**Requirement:** Write the next part of the Qualifier-to-Metabox mapping notes below, starting after their last sentence.

**Selected excerpt:**
Qualifier v3 records map to Metabox as follows:

### 7.1 Frame → Envelope

| Qualifier v3       | Metabox           | Notes                            |
| ------------------ | ----------------- | -------------------------------- |
| `v: 3`             | `metabox: "1"`    | Version field changes name/value |
| `type`             | `type`            | Unchanged                        |
| `artifact`         | `subject`         | Renamed for generality           |
| `author`           | `issuer`          | Renamed to issuer (URI-based identity) |
| `created_at`       | `created_at`      | Unchanged                        |
| `id`               | `id`              | Unchanged                        |

### 7.2 Body Fields → `body`

All non-frame fields move into the `body` object:

**Attestation** (`type: "attestation"`):

`span`, `kind`, `score`, `summary`, `detail`, `suggested_fix`, `tags`,
`ref`, `supersedes` → `body.*`

**Epoch** (`type: "epoch"`):

`span`, `score`, `summary`, `refs` → `body.*`

**Dependency** (`type: "dependency"`):

`depends_on` → `body.*`

### 7.3 Canonical Form Differences

| Qualifier (QCF)                       | Metabox (MCF)                        |
| ------------------------------------- | ------------------------------------ |
| Per-type field order for body fields  | Lexicographic body field order       |
| Body fields inlined at top level      | Body fields nested in `body` object  |
| `v: 3` in position 1                 | `metabox: "1"` in position 1        |
| `artifact` in position 3             | `subject` in position 3             |

## 8. Design Rationale

**Why `body`, not inlined?** Separation of concerns. The envelope answers "who
said what, when" — generic questions that every tool can answer. The body
answers domain-specific questions that only type-aware tools understand.

Stored data entries:
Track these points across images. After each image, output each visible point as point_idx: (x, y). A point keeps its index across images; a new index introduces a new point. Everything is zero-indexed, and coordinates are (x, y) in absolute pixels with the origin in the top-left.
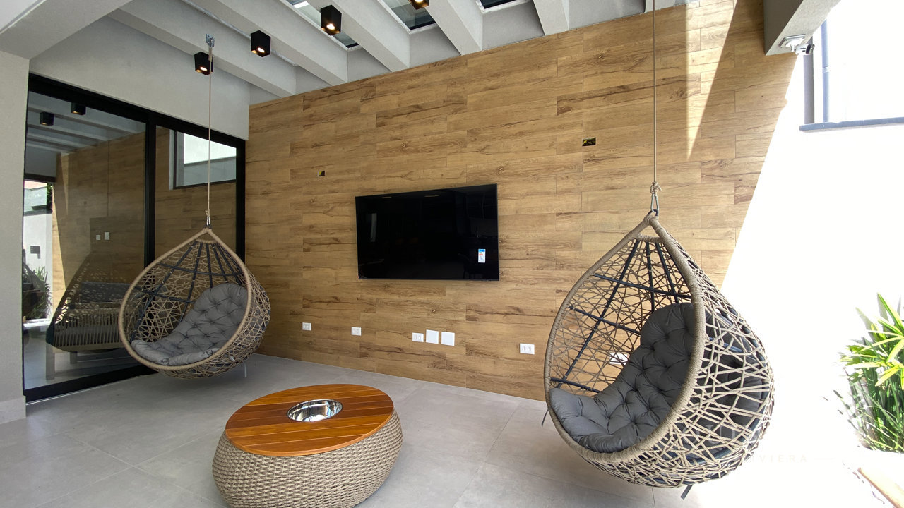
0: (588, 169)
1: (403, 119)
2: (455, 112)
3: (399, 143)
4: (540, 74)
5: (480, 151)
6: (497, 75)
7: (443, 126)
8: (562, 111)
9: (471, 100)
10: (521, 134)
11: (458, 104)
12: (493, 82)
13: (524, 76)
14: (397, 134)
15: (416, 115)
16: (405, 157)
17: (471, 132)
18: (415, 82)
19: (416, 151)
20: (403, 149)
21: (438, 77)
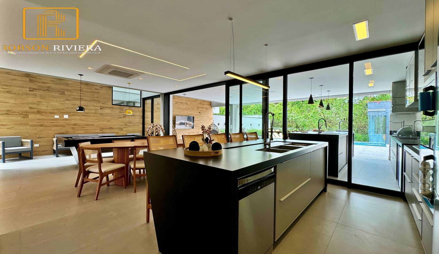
0: (200, 115)
1: (180, 104)
2: (187, 105)
3: (179, 107)
4: (196, 103)
5: (189, 111)
6: (192, 102)
7: (185, 106)
8: (198, 108)
9: (189, 104)
10: (194, 110)
11: (187, 104)
12: (191, 102)
13: (194, 103)
14: (179, 106)
15: (182, 104)
16: (180, 110)
17: (188, 108)
18: (181, 98)
19: (181, 109)
20: (179, 108)
21: (185, 99)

**Task result:**
Inlining conflates the two, which means generic tooling has to know which
fields are "envelope" and which are "body" for each type. A nested `body`
makes the boundary explicit and mechanical.

**Why `metabox`, not `v`?** Self-identification. Any JSON object with a
`metabox` field is a Metabox record. This doesn't collide with existing version
fields (Qualifier's `v`, npm's `version`, etc.) and lets parsers detect Metabox
records in mixed or unknown streams without prior knowledge of the schema.

**Why `subject`, not `artifact`?** Generality. Not all records describe code
artifacts. A health check pings a service endpoint. An audit record references
a user action. `subject` is the most neutral term for "the thing this record
is about."

**Why lexicographic body ordering?** Simplicity. Per-type canonical field
orders (as in Qualifier's QCF) require every implementation to know the field
order for every type. Lexicographic ordering is universal — a generic
implementation can canonicalize any body without type-specific knowledge. This
is the key enabler for generic Metabox tooling.

**Why BLAKE3?** Fast, secure, widely available, and already proven in
Qualifier. The 256-bit output (64 hex chars) provides strong collision
resistance while keeping IDs compact enough to display and copy.

**Why JSONL?** Append-only JSONL is the simplest format that is
human-readable, VCS-friendly (clean diffs, useful blame), and trivial to parse
in any language. It is the right format for a record stream that grows over
time.

**Why comments?** Lines starting with `//` are ignored by parsers. This lets
humans annotate record files with context, section headers, or notes without
affecting the data. Comments are stripped during compaction.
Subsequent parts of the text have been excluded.